(Excerpts from a dataset)
**********

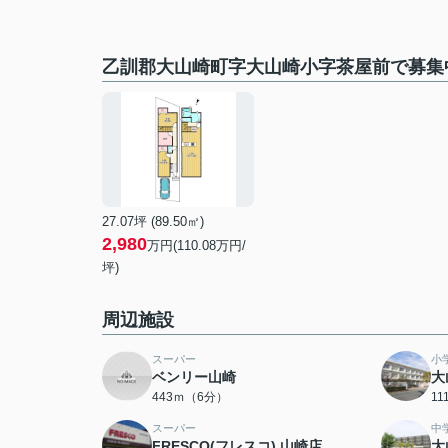
乙訓郡大山崎町字大山崎小字茶屋前で募集
27.07坪 (89.50㎡)
2,980
万円(110.08万円/
坪)
周辺施設
スーパー
小
ベンリー山崎
大
443ｍ（6分）
1
スーパー
中
FRESCO(フレスコ) 山崎店
大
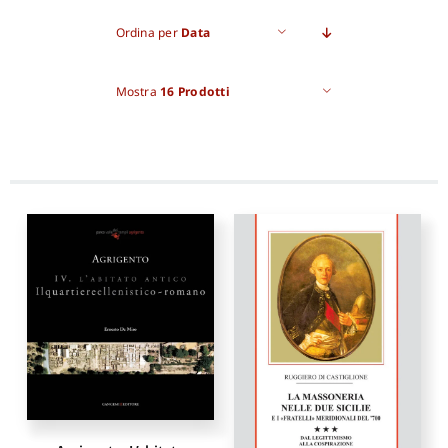
Ordina per
Data
Pro
Mostra
16 Prodotti
Gan
New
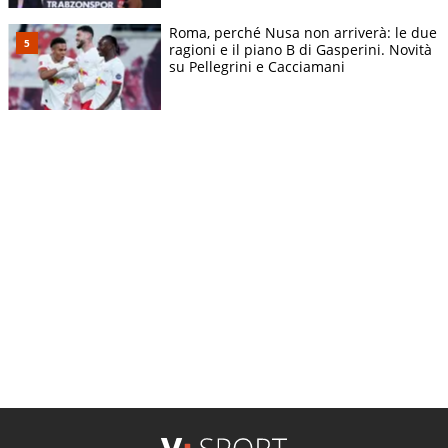
Roma, perché Nusa non arriverà: le due
ragioni e il piano B di Gasperini. Novità
su Pellegrini e Cacciamani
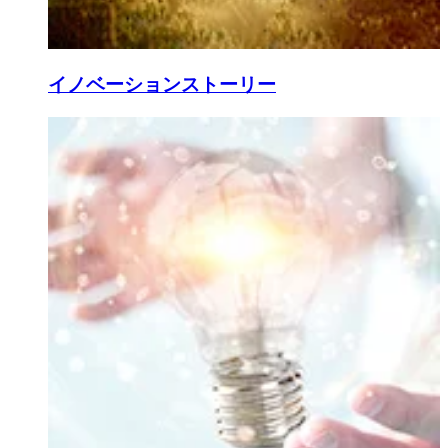
イノベーションストーリー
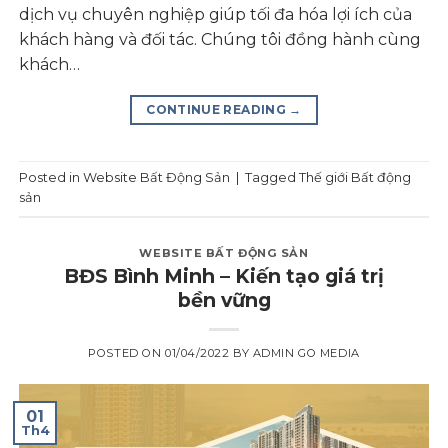
dịch vụ chuyên nghiệp giúp tối đa hóa lợi ích của
khách hàng và đối tác. Chúng tôi đồng hành cùng
khách…
CONTINUE READING
→
Posted in
Website Bất Động Sản
|
Tagged
Thế giới Bất động
sản
WEBSITE BẤT ĐỘNG SẢN
BĐS Bình Minh – Kiến tạo giá trị
bền vững
POSTED ON
01/04/2022
BY
ADMIN GO MEDIA
01
Th4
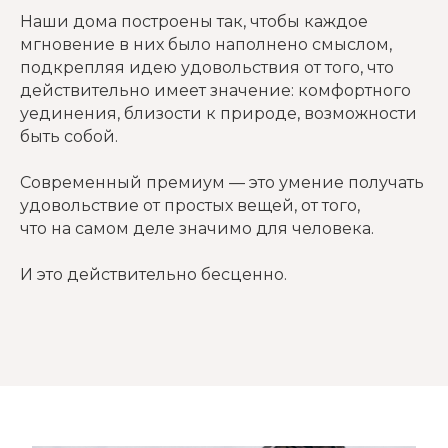
Наши дома построены так, чтобы каждое
мгновение в них было наполнено смыслом,
подкрепляя идею удовольствия от того, что
действительно имеет значение: комфортного
уединения, близости к природе, возможности
быть собой.
Современный премиум — это умение получать
удовольствие от простых вещей, от того,
что на самом деле значимо для человека.
И это действительно бесценно.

**********

§ Task description
Copy every line of the data above in which the string "того" appears.

§ Answer to this problem
подкрепляя идею удовольствия от того, что
удовольствие от простых вещей, от того,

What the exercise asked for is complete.